Unlike in contentful tables, it is not possible to delete or update entries in a contentless table. Once you index data, it cannot be altered, and will remain part of any query you do now and in the future. The reason for this requirement is the way an FTS4 index is stored internally. It is optimized to get the rows from a list of tokens (searched words), but not the other way around. To prune a row without knowing which tokens were indexed, SQLite would have to pretty much scan the entire index searching for the rowid. With a contentful table, SQLite can check the content for that row, tokenize it again, quickly get to the relevant tokens in the index and alter things as needed.

It is possible to work around this by keeping track of obsolete docids and adding a new entry for each modification. Then, when you get results from a full-text search, you ignore the entries corresponding to obsolete data. I experimented for a while with such a setup, but Findings documents are heavily edited as the user works on them, and the search index needs to be updated on a regular basis. The table then keeps growing, which defeats the initial purpose of having a smaller database. In the end, a contentful table is not that big anyway, even with hundreds of documents in the Findings library. For better or for worse, Findings documents are mutable, so contentless tables are not a good fit. This is very different from what I covered here…

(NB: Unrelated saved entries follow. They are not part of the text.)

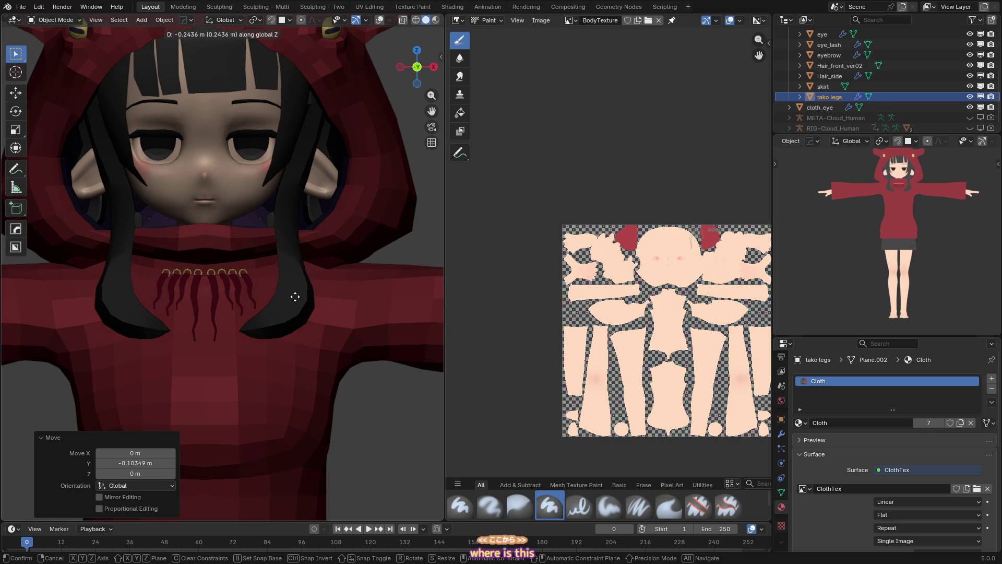
left_click(295, 296)
- Save takoGirl.blend with the ornament left in place
scroll(271, 293, "down", 5)
mouse_move(239, 293)
middle_mouse_down()
mouse_move(196, 303)
mouse_move(294, 282)
middle_mouse_up()
scroll(294, 282, "up", 2)
key("ctrl+s")
left_click(293, 280)
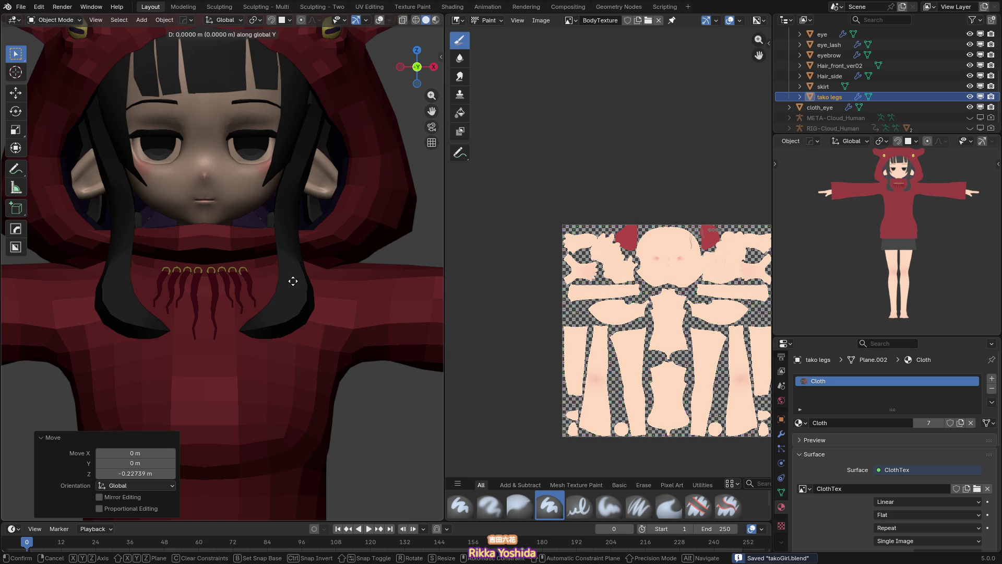
- Shift the necklace ornament once more along the Y axis
scroll(293, 281, "down", 5)
middle_click_drag(294, 281, 318, 294)
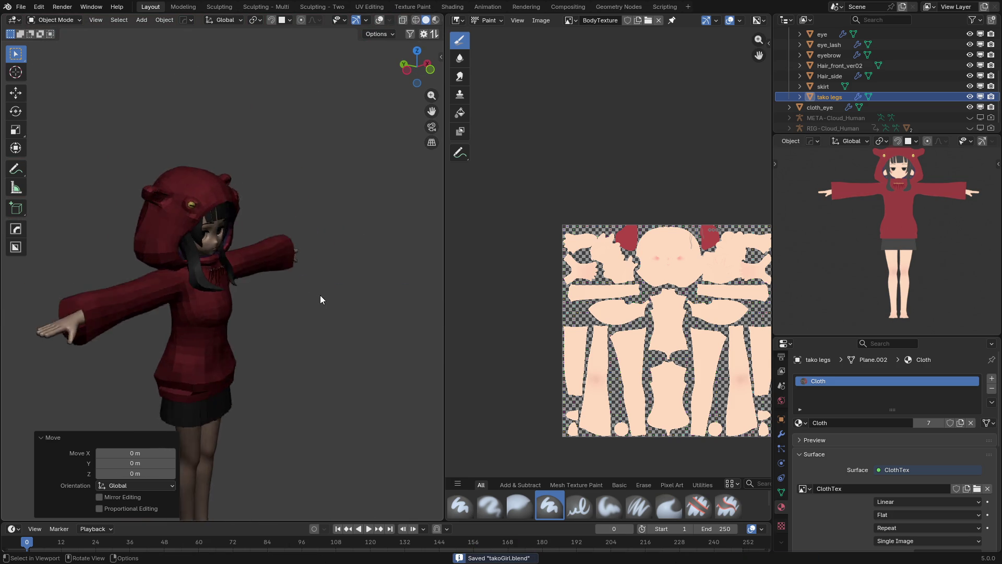
scroll(211, 281, "up", 5)
scroll(209, 281, "up", 3)
mouse_move(209, 281)
middle_mouse_down()
mouse_move(251, 298)
mouse_move(134, 287)
mouse_move(189, 263)
mouse_move(180, 272)
mouse_move(209, 274)
middle_mouse_up()
key("g")
key("y")
left_click(208, 302)
- In Edit Mode, select a ring piece with its tentacle spike and push them forward along Y
scroll(165, 297, "up", 5)
key("Tab")
key("alt+a")
key("l")
key("s")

Going back to our use case: we don’t care about deletion. For immutable documents, this limitation of contentless FTS4 tables is completely irrelevant.

Where does that leave us, then? My earlier experiment showed that the relative space savings for large documents can be significant. When indexing help pages for instance, it is thus an alternative really worth considering. Contentless SQLite FTS4 tables + large immutable documents = Yay!

[Update Sept 8: Comment thread on HN]

1. Using the exact same data 10 times seemed like the best I could do for the scope of this post. Of course, it is a very artificial dataset: in the real world, nobody will ever index the same documents 10 times (right?). Using real data, though, would have made it harder to compare (3)/(4) with (1)/(2) since we would have to use a different corpus of data, and that could introduce artifactual differences (one set of data could be inherently easier to index, independent of the size). Still, the problem with my approach here is that the index will be smaller than it would be with real data, because we are not introducing new tokens with the additional documents. But hey, counter-argument: anyway, with real data, new tokens become increasingly less frequent even as you index more documents because most words will have already appeared in previous documents. OK, ideally, I’d scour the web for all kind of representative datasets, and index all of these. Alas, I only had time to write this footnote as an excuse, so let’s just move on. ↩︎